** START Article **
Equal Employment Opportunity Commission seems more sensitive to religious bias

 
By Bruce S. Ticker

Bruce S. Ticker

PHILADELPHIA–No wonder Rand Paul is horrified by the landmark Civil Rights Act of 1964. Six months ago, the Equal Employment Opportunity Commission posted a 10-page fact sheet on its Web site that should force any repugnant employer to cringe.
 
The fact sheet addresses concerns crucial to victims of workplace discrimination that have long been ignored by past administrations. The document impressed me since it appears to cover forms of possible anti-Semitic actions which affected me in the past. Some provisions specify protection for the disabled, older workers and speakers of a non-English language. The fact sheet is entitled “Federal Laws Prohibiting Job Discrimination – Questions and Answers.”
 
Paul, the latest Tea Party poster boy, upset people when he suggested that private businesses should not be subjected to government regulation over their civil rights practices, though he was not very clear beyond that. Maybe Paul’s Democratic opponent in the Kentucky Senate race will compel him to be more clear. I happened upon the fact sheet, dated last Nov. 21, while checking on the status of civil rights matters.
** END Article **
** START Supplied information **
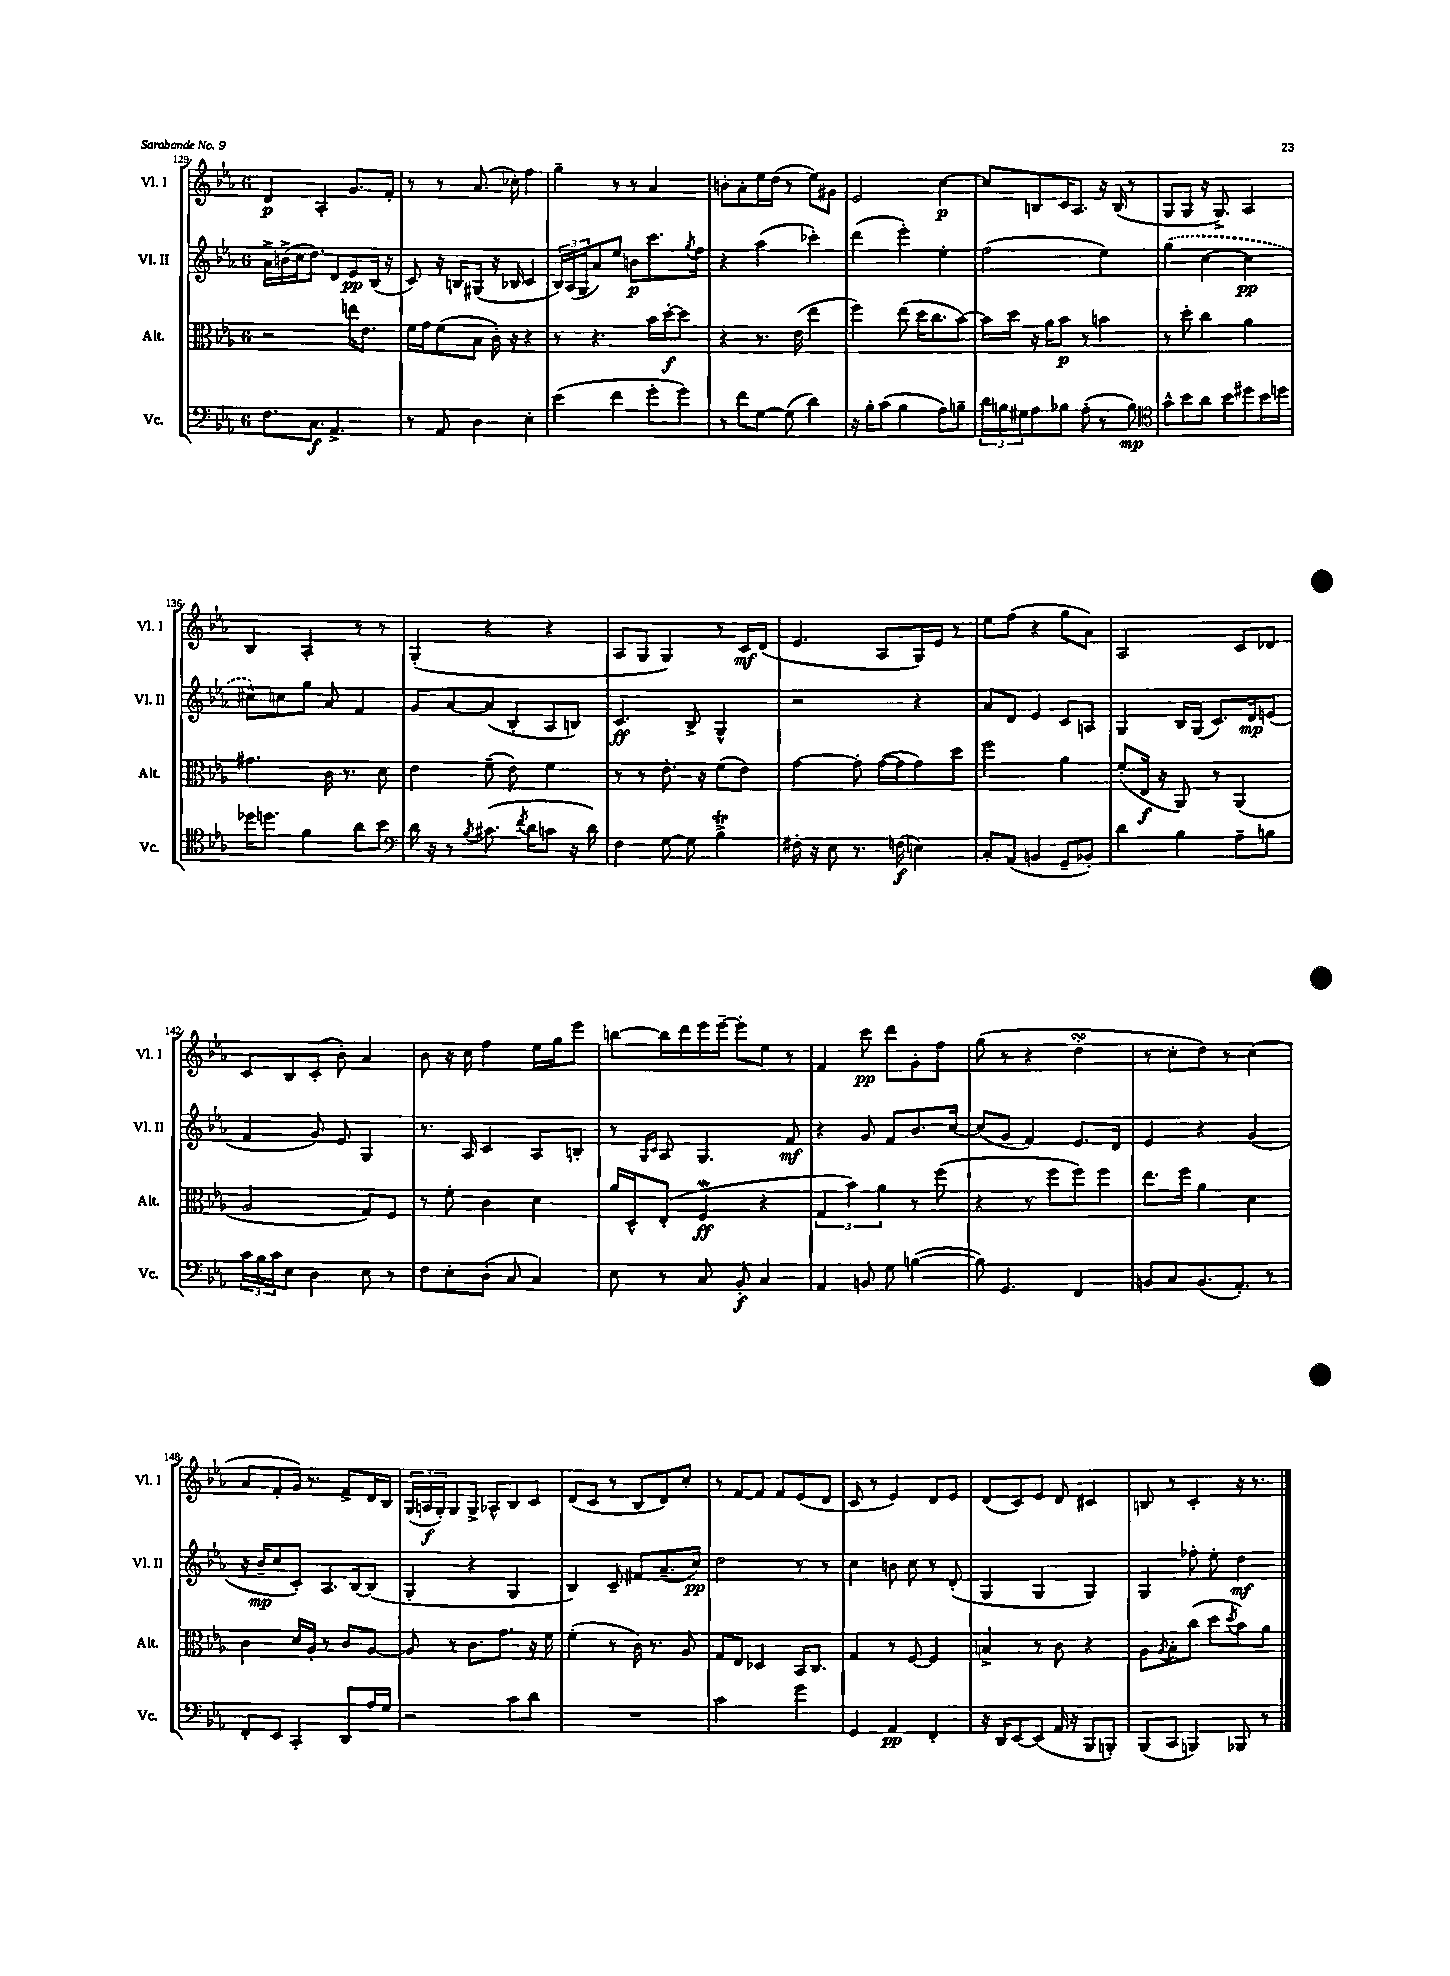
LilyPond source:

<<
\new StaffGroup <<
\new Staff = "s0" \with { instrumentName = "Vl. I" shortInstrumentName = "Vl. I" } {
    \clef treble \key ees \major \once \override Staff.TimeSignature.style = #'single-digit \time 6/8
    d'4\p aes4-. g'8. f'16-. |
    r8 r8 aes'8.( ces''16-.) f''4 |
    g''4-- r8 r8 aes'4 |
    b'8-. aes'8-. ees''16 d''16( r8 ees''8) gis'8 |
    ees'2 c''4~\p |
    c''8 b8 c'16 aes8. r16 b16( r8 |
    g8 g8 r16 g8.->) aes4 |
    bes4 aes4-. r8 r8 |
    g4-.( r4 r4 |
    aes8 g8 g4) r8 c'16\mf d'16( |
    ees'4. aes8 g16) ees'16 r8 |
    ees''8 f''8( r4 g''8 aes'8) |
    aes2 c'8 des'8 |
    c'8 bes8 c'8-.( bes'8-.) aes'4 |
    bes'8 r16 c''16 f''4 ees''16 g''16 ees'''8 |
    b''8~ b''16 d'''16 ees'''16 ees'''16~-- ees'''8-. ees''8 r8 |
    f'4 c'''8\pp d'''8 g'8-. f''8 |
    g''8( r8 r4 d''4-.\turn |
    r8 c''8-. d''8) r8 c''4( |
    aes'8 f'8-. g'16) r8. f'8-> d'16 bes16 |
    \tuplet 3/2 { g16( a16\f g16-.) } g8 g8-> aes8-^ bes8 c'8 |
    d'8( c'8 r8 bes8 d'8) c''8-. |
    r8 f'8~ f'8 f'8 ees'8( d'8 |
    c'8 r8 ees'4) d'8 ees'8 |
    d'8( c'8) ees'8 d'8 cis'4 |
    b8 r8 c'4-. r16 r8. \bar "|." |
}
\new Staff = "s1" \with { instrumentName = "Vl. II" shortInstrumentName = "Vl. II" } {
    \clef treble \key ees \major \once \override Staff.TimeSignature.style = #'single-digit \time 6/8
    aes'16-> b'16->( c''16 d''8.) d'8 ees'8\pp bes16( r16 |
    c'8) r16 b16 gis8( r16 bes16 c'4 |
    \tuplet 3/2 { bes16) aes16( g16 } aes'8) ees''8 b'8\p c'''8. \acciaccatura { g''8 } f''16 |
    r4 aes''4( ces'''4-.) |
    d'''4( ees'''4-.) ees''4-. |
    f''2( ees''4) |
    \once \slurDashed g''4( c''4~ c''4\pp |
    cis''8-^) c''8 g''8 aes'8 f'4 |
    g'8 aes'8~ aes'8( bes8-. aes8 b8) |
    c'4.\ff bes8-> g4-^ |
    r2 r4 |
    aes'8 d'8 ees'4 c'8 a8 |
    g4 bes16 g16( c'8.) d'16\mp e'8( |
    f'4 g'8) ees'8 g4 |
    r8. aes16 c'4 aes8 b8-. |
    r8 \grace { g16 c'16 } aes8 g4. f'8\mf |
    r4 g'8 f'8 bes'8. c''16~ |
    c''8( g'8 f'4) ees'8. d'16 |
    ees'4 r4 g'4( |
    r16 bes'16--\mp c''8 c'8-.) aes8. bes16~ bes8( |
    g4-. r4 g4 |
    bes4) c'8-- fis'8 aes'8.--( c''16\pp) |
    d''2 r8 r8 |
    c''4 b'8 c''8 r8 d'8-.( |
    g4 g4 g4) |
    g4 fes''8-. ees''8-. d''4\mf \bar "|." |
}
\new Staff = "s2" \with { instrumentName = "Alt." shortInstrumentName = "Alt." } {
    \clef alto \key ees \major \once \override Staff.TimeSignature.style = #'single-digit \time 6/8
    r2 e''16 ees'8. |
    f'16 g'16 f'8( bes8 c'16-.) r16 r4 |
    r8 r4. bes'16 d''16~-.\f d''8 |
    r4 r8. ees'16( ees''4 |
    f''4) ees''8( d''16 c''8. bes'8~) |
    bes'16 d''16 r16 aes'16 bes'8\p r8 b'4 |
    r8 d''8-. c''4 aes'4 |
    gis'4. c'16 r8. d'8 |
    ees'4 f'8--( ees'8) f'4 |
    r8 r8 ees'8.-. r16 f'8( ees'8) |
    g'4~ g'8-. g'16~( g'16 g'8) d''8 |
    f''2 aes'4 |
    f'8-.( ees16\f r16 aes,8) r8 aes,4( |
    aes2 g8) f8 |
    r8 f'8-. c'4 d'4 |
    aes'16 d16-^ ees8-.( f4\mordent\ff r4 |
    \tuplet 3/2 { g4 bes'4) aes'4 } r8 f''8( |
    r4 r8 f''8 f''8) f''8 |
    ees''8. f''16 aes'4 d'4 |
    c'4 d'16 aes16-. r8 c'8 aes8~ |
    aes8 r8 c'8. g'8. r16 f'16 |
    f'4-.( r8 c'16) r8. aes8 |
    g8 ees8 des4 bes,16 c8. |
    g4 r8 f8~ f4 |
    b4-> r8 c'8 r4 |
    aes8 \acciaccatura { aes8 } bes8-. c''8( d''8 \acciaccatura { d''8 } bes'8) aes'8 \bar "|." |
}
\new Staff = "s3" \with { instrumentName = "Vc." shortInstrumentName = "Vc." } {
    \clef bass \key ees \major \once \override Staff.TimeSignature.style = #'single-digit \time 6/8
    f8. c8.\f aes,4.-> |
    r8 aes,8 d4 ees4-. |
    ees'4( f'4 g'8-. g'8) |
    r8 f'8 g8~ g8( d'4) |
    r16 bes16-. c'8( bes4 aes8) b8-- |
    \tuplet 3/2 { d'16 b16 gis16 } aes8 bes8 aes8-.( r8 bes8\mp) |
    \clef tenor g'8-^ bes'8 aes'8 bes'8 dis''8 bes'16 d''16 |
    des''16 d''8. f'4 aes'8 bes'8 |
    \clef bass d'16 r16 r8 \acciaccatura { bes8 } cis'8.( \acciaccatura { f'8 } d'16 c'8 r16 d'16) |
    f4 g8~ g8 bes4->\trill |
    fis16-. r16 ees8 r8. f16\f( e4) |
    c8-. aes,8( b,4 g,8-- bes,8-.) |
    d'4 bes4 aes8-- b8 |
    \tuplet 3/2 { c'16 bes16 c'16 } ees8 d4 ees8 r8 |
    f8 ees8-. d8-.( c8 c4) |
    ees8 r8 c8 bes,8-.\f c4 |
    aes,4 b,8 g8 b4~( |
    b8) g,4. f,4 |
    b,8 c8 b,8.( aes,8.-.) r8 |
    f,8-. ees,8 c,4-. d,8 aes16 g16 |
    r2 c'8 d'8 |
    R2. |
    c'2 g'4 |
    g,4 aes,4\pp f,4-. |
    r16 d,16 ees,8~ ees,8( aes,16 r16 bes,,8 b,,8-.) |
    bes,,8( c,8 b,,4) bes,,8 r8 \bar "|." |
}
>>
>>
\layout { \context { \Score currentBarNumber = #129 } }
** END Supplied information **
Prompt 1:
Reproduce the passage of the article on the EEOC fact sheet from "PHILADELPHIA–No wonder Rand" to "employer to cringe.".
Prompt 2:
According to the article on the EEOC fact sheet, is each statement true? Answer yes or no and quote the words that decide it. (a) The fact sheet runs ten pages. (b) The fact sheet is dated Nov. 21. (c) Rand Paul's opponent in the Kentucky Senate race is a Republican.
Prompt 3:
Translate this sentence from the article on the EEOC fact sheet into Spanish: "Some provisions specify protection for the disabled, older workers and speakers of a non-English language."

Correct output 1:
PHILADELPHIA–No wonder Rand Paul is horrified by the landmark Civil Rights Act of 1964. Six months ago, the Equal Employment Opportunity Commission posted a 10-page fact sheet on its Web site that should force any repugnant employer to cringe.

Correct output 2:
(a) Yes: "posted a 10-page fact sheet on its Web site"
(b) Yes: "I happened upon the fact sheet, dated last Nov. 21"
(c) No: "Maybe Paul’s Democratic opponent in the Kentucky Senate race will compel him to be more clear."

Correct output 3:
Algunas disposiciones especifican protección para las personas con discapacidad, los trabajadores de mayor edad y los hablantes de un idioma distinto del inglés.